WHAT YOU NEED TO DO ::
- a) According to the economics news roundup, how much did the 19 biggest American banks pay out in dividends between the summer of 2007 and the close of 2008?
- b) Write what comes next in the economics news roundup, starting after its final sentence.

DOCUMENT SEGMENT ::
■ ■ ■
The theme of the fight between the British and American schools of political economy is whether a national economy should be controlled by the richest economic elites to suit whatever ends they select, or by the people, to promote the General Welfare. You will see echoes of this theme in most of the stories below.

See also Mainstream Economics Has Become a Celebration of the Wealthy Rentier Class, by Michael Hudson.

Global hunger is no longer decreasing, and is now increasing, because of the effects of climate change
By Charles Benavidez, September 19, 2018 [Safehaven.com, via Naked Capitalism 9-20-18]



Tim Geithner, Ben Bernanke and Hank Paulson dealt a catastrophic blow to public faith in American institutions.
By Zach Carter, September 15, 2018 [Huffington Post, via Naked Capitalism 9-17-18]
...throughout the mess, the Federal Reserve and the U.S. Treasury had been permitting the largest banks in the country to funnel as much cash as they wanted to their shareholders ― even as it became clear those same banks could not pay their debts. Lehman itself had increased its dividend and announced a $100 million stock buyback at the beginning of 2008. Insurance giant AIG paid a dividend of $4.40 per share, the highest in company history, on Sept. 19, 2008 ― three days after the Federal Reserve handed the insurance giant $85 billion in emergency funds. According to Stanford University Business School Professor Anat Admati, the 19 biggest American banks passed out $80 billion in dividends between the summer of 2007 and the close of 2008. They drew $160 billion in bailout funds from the U.S. Treasury, and untold billions from the Fed’s $7.7 trillion in emergency lending....
■ ■ ■
Collected data entries ::
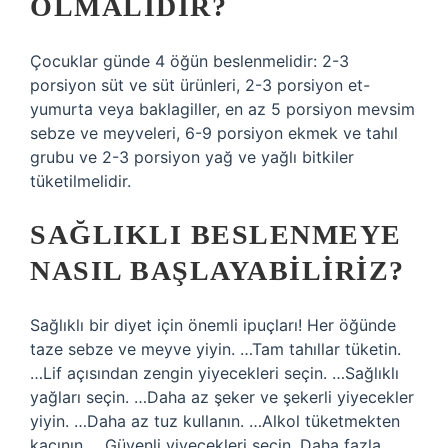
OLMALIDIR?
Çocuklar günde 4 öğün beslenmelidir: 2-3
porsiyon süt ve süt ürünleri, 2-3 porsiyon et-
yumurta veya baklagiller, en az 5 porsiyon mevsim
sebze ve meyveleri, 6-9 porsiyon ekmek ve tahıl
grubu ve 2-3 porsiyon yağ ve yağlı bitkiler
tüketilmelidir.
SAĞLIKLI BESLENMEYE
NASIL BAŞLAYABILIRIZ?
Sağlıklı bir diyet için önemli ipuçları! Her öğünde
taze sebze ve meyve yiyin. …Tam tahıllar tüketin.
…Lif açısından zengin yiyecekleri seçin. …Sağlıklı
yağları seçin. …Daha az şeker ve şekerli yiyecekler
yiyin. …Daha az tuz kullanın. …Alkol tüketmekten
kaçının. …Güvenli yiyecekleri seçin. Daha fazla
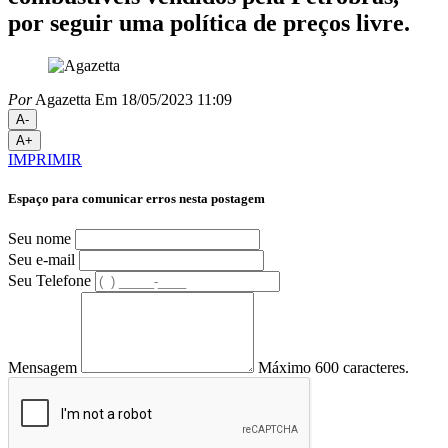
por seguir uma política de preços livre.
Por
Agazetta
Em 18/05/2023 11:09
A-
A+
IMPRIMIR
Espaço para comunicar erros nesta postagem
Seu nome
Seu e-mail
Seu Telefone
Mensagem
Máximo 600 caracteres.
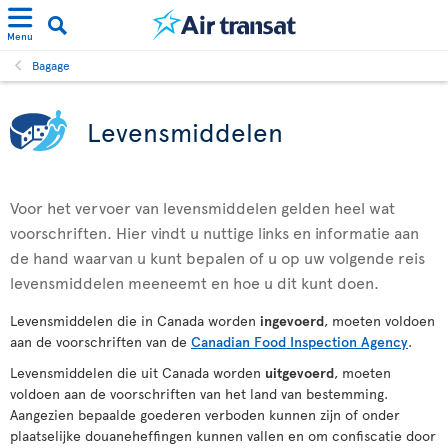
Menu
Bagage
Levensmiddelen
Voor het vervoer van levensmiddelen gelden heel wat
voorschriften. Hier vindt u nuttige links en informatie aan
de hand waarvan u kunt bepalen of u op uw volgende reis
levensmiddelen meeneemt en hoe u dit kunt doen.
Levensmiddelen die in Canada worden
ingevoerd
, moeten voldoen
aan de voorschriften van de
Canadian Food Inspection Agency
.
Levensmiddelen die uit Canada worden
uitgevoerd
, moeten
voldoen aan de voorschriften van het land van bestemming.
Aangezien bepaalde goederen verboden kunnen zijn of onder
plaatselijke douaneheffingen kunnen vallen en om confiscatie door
■ ■ ■
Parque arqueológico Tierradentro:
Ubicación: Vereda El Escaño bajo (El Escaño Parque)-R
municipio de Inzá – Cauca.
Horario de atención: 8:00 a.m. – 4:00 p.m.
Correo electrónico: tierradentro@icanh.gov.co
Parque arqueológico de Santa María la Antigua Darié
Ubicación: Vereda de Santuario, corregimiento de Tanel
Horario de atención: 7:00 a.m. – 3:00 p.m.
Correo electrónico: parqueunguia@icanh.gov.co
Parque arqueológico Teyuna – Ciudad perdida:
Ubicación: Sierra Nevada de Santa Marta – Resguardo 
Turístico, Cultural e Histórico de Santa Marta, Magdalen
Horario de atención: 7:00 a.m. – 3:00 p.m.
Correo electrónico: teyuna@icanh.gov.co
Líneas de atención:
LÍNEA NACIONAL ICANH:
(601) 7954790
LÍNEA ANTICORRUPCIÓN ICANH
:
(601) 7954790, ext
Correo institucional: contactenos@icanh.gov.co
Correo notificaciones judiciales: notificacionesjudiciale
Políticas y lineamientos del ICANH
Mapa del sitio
■ ■ ■
RESULTS OF THE EXERCISE ::
- a) $80 billion

- b)
[Ben Bernanke, Hank Paulson and Timothy Geithner] didn’t really rescue the banking system. They transformed it into an unaccountable criminal syndicate. In the years since the crash, the biggest Wall Street banks have been caught laundering drug money, violating U.S. sanctions against Iran and Cuba, bribing foreign government officials, making illegal campaign contributions to a state regulator and manipulating the market for U.S. government debt. Citibank, JPMorgan, Royal Bank of Scotland, Barclays and UBS even pleaded guilty to felonies for manipulating currency markets.

Not a single human being has served a day in jail for any of it.

The financial crisis that reached its climax on that Monday morning 10 years ago was not fundamentally a problem of capital, liquidity or regulation. It was a crisis of democracy that taught middle-class families a grim lesson about who really mattered in American society ― and who didn’t count.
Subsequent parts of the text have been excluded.